A working list — books, papers, and long essays that shaped The Great Healthcare Disruption and the forthcoming book on epigenetic clocks. I'll keep adding as I finish things worth recommending.

On American healthcare

  • An American Sickness — Elisabeth Rosenthal. The clearest reporting on how cost got embedded into US care. Pairs cleanly with the policy chapters of Disruption.
  • Deep Medicine — Eric Topol.

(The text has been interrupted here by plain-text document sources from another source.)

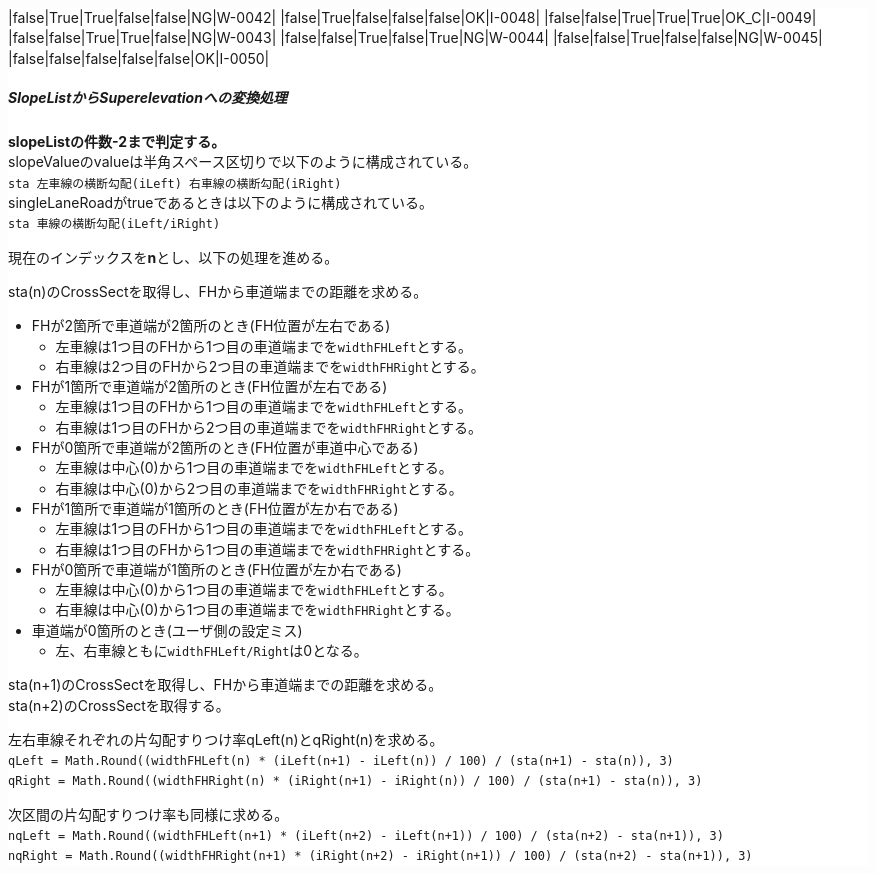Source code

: |false|True|True|false|false|NG|W-0042|
|false|True|false|false|false|OK|I-0048|
|false|false|True|True|True|OK_C|I-0049|
|false|false|True|True|false|NG|W-0043|
|false|false|True|false|True|NG|W-0044|
|false|false|True|false|false|NG|W-0045|
|false|false|false|false|false|OK|I-0050|

##### SlopeListからSuperelevationへの変換処理
**slopeListの件数-2まで判定する。**  
slopeValueのvalueは半角スペース区切りで以下のように構成されている。  
`sta 左車線の横断勾配(iLeft) 右車線の横断勾配(iRight)`  
singleLaneRoadがtrueであるときは以下のように構成されている。  
`sta 車線の横断勾配(iLeft/iRight)`  

現在のインデックスを**n**とし、以下の処理を進める。

sta(n)のCrossSectを取得し、FHから車道端までの距離を求める。  
- FHが2箇所で車道端が2箇所のとき(FH位置が左右である)  
  - 左車線は1つ目のFHから1つ目の車道端までを`widthFHLeft`とする。
  - 右車線は2つ目のFHから2つ目の車道端までを`widthFHRight`とする。  
- FHが1箇所で車道端が2箇所のとき(FH位置が左右である)  
  - 左車線は1つ目のFHから1つ目の車道端までを`widthFHLeft`とする。
  - 右車線は1つ目のFHから2つ目の車道端までを`widthFHRight`とする。  
- FHが0箇所で車道端が2箇所のとき(FH位置が車道中心である)  
  - 左車線は中心(0)から1つ目の車道端までを`widthFHLeft`とする。
  - 右車線は中心(0)から2つ目の車道端までを`widthFHRight`とする。  
- FHが1箇所で車道端が1箇所のとき(FH位置が左か右である)  
  - 左車線は1つ目のFHから1つ目の車道端までを`widthFHLeft`とする。
  - 右車線は1つ目のFHから1つ目の車道端までを`widthFHRight`とする。  
- FHが0箇所で車道端が1箇所のとき(FH位置が左か右である)  
  - 左車線は中心(0)から1つ目の車道端までを`widthFHLeft`とする。
  - 右車線は中心(0)から1つ目の車道端までを`widthFHRight`とする。  
- 車道端が0箇所のとき(ユーザ側の設定ミス)  
  - 左、右車線ともに`widthFHLeft/Right`は0となる。  

sta(n+1)のCrossSectを取得し、FHから車道端までの距離を求める。  
sta(n+2)のCrossSectを取得する。  

左右車線それぞれの片勾配すりつけ率qLeft(n)とqRight(n)を求める。  
`qLeft = Math.Round((widthFHLeft(n) * (iLeft(n+1) - iLeft(n)) / 100) / (sta(n+1) - sta(n)), 3)`  
`qRight = Math.Round((widthFHRight(n) * (iRight(n+1) - iRight(n)) / 100) / (sta(n+1) - sta(n)), 3)`

次区間の片勾配すりつけ率も同様に求める。  
`nqLeft = Math.Round((widthFHLeft(n+1) * (iLeft(n+2) - iLeft(n+1)) / 100) / (sta(n+2) - sta(n+1)), 3)`  
`nqRight = Math.Round((widthFHRight(n+1) * (iRight(n+2) - iRight(n+1)) / 100) / (sta(n+2) - sta(n+1)), 3)`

The case for AI restoring the physician-patient relationship rather than replacing it. (Topol blurbed The Great Healthcare Disruption; the books are in conversation.)
  • The Innovator's Prescription — Clayton Christensen, Jerome Grossman, Jason Hwang. Disruption theory applied to medicine; older but the framework holds.
  • The Price We Pay — Marty Makary. On price transparency and what happens when it arrives.

On longevity and aging

  • Lifespan — David Sinclair. The information theory of aging; the source for a lot of the popular conversation. Read with judgment.
  • Outlive — Peter Attia. Useful framing of healthspan as the goal, with practical chapters that hold up.
  • Why We Age and Why We Don't Have To — Sinclair (popular treatment). Pair with Lopez-Otin et al.'s "Hallmarks of Aging" review (Cell, 2013, updated 2023) for the rigorous scaffolding.
  • Hallmarks of Aging (review article, Lopez-Otin, Blasco, Partridge, Serrano, Kroemer; Cell, 2013) — The taxonomy that organizes the field.

On AI in medicine

  • The Coming Wave — Mustafa Suleyman. Frame for thinking about AI deployment risks; not a medicine book, but the frame applies.
  • Algorithms of Oppression — Safiya Umoja Noble. On bias in deployed systems. Essential before getting excited about clinical AI.
  • Weapons of Math Destruction — Cathy O'Neil. Same.

On leading institutions

  • The Hard Thing About Hard Things — Ben Horowitz. Operating-during-crisis lessons that translate from tech to academic medicine more than they should.
  • High Output Management — Andy Grove. Old, still right. The reading list every CEO of a complex organization gives their team eventually.
  • Team of Teams — Stanley McChrystal. On how to run organizations when the environment changes faster than the org chart.

Fiction worth knowing

  • The Andromeda Strain, Coma — Michael Crichton, Robin Cook. The model for medical thrillers that take the medicine seriously. The lineage Coded to Kill is in.
  • Cutting for Stone — Abraham Verghese. The case that fiction can teach what a clinical anthropology can't.